OBJECTIVE: Update the entries from the start of the records through the line containing "collector number: 2014" by replacing every "state / province" with "region". Give those lines again with nothing else changed.

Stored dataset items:
--*--

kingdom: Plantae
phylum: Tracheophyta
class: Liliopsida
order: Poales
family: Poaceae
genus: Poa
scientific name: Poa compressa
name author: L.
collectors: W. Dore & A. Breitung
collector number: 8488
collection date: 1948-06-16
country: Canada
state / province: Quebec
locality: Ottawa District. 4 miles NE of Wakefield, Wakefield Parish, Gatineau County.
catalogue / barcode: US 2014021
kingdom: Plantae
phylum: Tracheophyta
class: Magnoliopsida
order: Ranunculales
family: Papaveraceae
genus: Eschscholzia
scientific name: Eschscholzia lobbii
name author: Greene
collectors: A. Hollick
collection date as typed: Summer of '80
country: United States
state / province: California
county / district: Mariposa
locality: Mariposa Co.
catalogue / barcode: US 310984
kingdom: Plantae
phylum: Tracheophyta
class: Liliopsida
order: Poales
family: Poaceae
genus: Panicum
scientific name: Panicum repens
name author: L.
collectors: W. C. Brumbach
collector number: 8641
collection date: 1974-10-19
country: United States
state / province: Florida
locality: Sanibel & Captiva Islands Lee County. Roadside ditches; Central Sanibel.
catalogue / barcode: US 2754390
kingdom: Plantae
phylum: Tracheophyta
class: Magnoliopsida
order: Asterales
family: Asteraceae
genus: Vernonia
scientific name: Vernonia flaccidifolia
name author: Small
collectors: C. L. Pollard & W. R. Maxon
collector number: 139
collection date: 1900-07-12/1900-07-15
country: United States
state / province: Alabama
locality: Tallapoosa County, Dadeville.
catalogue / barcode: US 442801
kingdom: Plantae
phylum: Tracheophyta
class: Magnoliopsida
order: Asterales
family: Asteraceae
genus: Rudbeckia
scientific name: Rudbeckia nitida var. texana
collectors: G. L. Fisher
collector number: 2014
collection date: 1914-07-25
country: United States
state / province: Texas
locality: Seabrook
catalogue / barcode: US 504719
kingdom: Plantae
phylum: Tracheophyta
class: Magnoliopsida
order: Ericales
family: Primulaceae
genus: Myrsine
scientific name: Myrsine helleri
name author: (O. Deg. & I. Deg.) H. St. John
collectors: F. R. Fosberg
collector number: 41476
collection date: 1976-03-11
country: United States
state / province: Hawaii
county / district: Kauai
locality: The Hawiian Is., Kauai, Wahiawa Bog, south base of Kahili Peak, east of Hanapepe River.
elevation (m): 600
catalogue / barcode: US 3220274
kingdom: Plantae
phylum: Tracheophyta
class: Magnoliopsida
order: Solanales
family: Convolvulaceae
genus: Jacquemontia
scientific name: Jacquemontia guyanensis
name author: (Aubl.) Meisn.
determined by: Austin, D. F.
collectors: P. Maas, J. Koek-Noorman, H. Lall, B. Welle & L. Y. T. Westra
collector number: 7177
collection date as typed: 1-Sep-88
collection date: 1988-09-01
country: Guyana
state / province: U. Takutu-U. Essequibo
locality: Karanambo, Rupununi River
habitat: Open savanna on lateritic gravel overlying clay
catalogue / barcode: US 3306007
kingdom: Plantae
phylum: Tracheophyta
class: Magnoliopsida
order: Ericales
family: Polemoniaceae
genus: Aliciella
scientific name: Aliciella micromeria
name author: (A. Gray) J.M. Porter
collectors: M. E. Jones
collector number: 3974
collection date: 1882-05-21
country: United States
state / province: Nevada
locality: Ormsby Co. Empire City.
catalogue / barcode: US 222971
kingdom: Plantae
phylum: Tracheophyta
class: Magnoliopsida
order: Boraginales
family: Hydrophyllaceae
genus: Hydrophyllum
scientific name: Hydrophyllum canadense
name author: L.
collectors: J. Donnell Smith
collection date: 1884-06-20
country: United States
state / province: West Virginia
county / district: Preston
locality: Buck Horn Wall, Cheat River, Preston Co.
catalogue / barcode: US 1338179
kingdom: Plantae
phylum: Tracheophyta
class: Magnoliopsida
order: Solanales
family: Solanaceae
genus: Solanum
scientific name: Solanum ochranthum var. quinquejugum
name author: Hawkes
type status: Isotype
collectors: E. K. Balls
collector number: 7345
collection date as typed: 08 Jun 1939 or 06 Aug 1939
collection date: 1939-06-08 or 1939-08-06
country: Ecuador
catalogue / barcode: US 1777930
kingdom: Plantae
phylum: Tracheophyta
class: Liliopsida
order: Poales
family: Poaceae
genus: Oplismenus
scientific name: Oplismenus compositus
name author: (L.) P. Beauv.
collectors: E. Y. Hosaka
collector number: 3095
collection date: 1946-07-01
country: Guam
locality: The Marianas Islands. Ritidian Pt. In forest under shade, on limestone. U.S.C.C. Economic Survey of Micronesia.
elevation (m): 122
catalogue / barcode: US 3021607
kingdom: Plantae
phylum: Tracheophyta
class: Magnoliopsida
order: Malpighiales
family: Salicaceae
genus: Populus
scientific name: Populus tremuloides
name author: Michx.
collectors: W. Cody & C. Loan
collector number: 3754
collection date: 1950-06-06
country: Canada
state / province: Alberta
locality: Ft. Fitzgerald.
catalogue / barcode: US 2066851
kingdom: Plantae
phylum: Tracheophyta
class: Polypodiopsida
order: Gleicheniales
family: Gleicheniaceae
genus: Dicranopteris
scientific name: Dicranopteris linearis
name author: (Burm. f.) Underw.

--*--

TASK OUTPUT:
kingdom: Plantae
phylum: Tracheophyta
class: Liliopsida
order: Poales
family: Poaceae
genus: Poa
scientific name: Poa compressa
name author: L.
collectors: W. Dore & A. Breitung
collector number: 8488
collection date: 1948-06-16
country: Canada
region: Quebec
locality: Ottawa District. 4 miles NE of Wakefield, Wakefield Parish, Gatineau County.
catalogue / barcode: US 2014021
kingdom: Plantae
phylum: Tracheophyta
class: Magnoliopsida
order: Ranunculales
family: Papaveraceae
genus: Eschscholzia
scientific name: Eschscholzia lobbii
name author: Greene
collectors: A. Hollick
collection date as typed: Summer of '80
country: United States
region: California
county / district: Mariposa
locality: Mariposa Co.
catalogue / barcode: US 310984
kingdom: Plantae
phylum: Tracheophyta
class: Liliopsida
order: Poales
family: Poaceae
genus: Panicum
scientific name: Panicum repens
name author: L.
collectors: W. C. Brumbach
collector number: 8641
collection date: 1974-10-19
country: United States
region: Florida
locality: Sanibel & Captiva Islands Lee County. Roadside ditches; Central Sanibel.
catalogue / barcode: US 2754390
kingdom: Plantae
phylum: Tracheophyta
class: Magnoliopsida
order: Asterales
family: Asteraceae
genus: Vernonia
scientific name: Vernonia flaccidifolia
name author: Small
collectors: C. L. Pollard & W. R. Maxon
collector number: 139
collection date: 1900-07-12/1900-07-15
country: United States
region: Alabama
locality: Tallapoosa County, Dadeville.
catalogue / barcode: US 442801
kingdom: Plantae
phylum: Tracheophyta
class: Magnoliopsida
order: Asterales
family: Asteraceae
genus: Rudbeckia
scientific name: Rudbeckia nitida var. texana
collectors: G. L. Fisher
collector number: 2014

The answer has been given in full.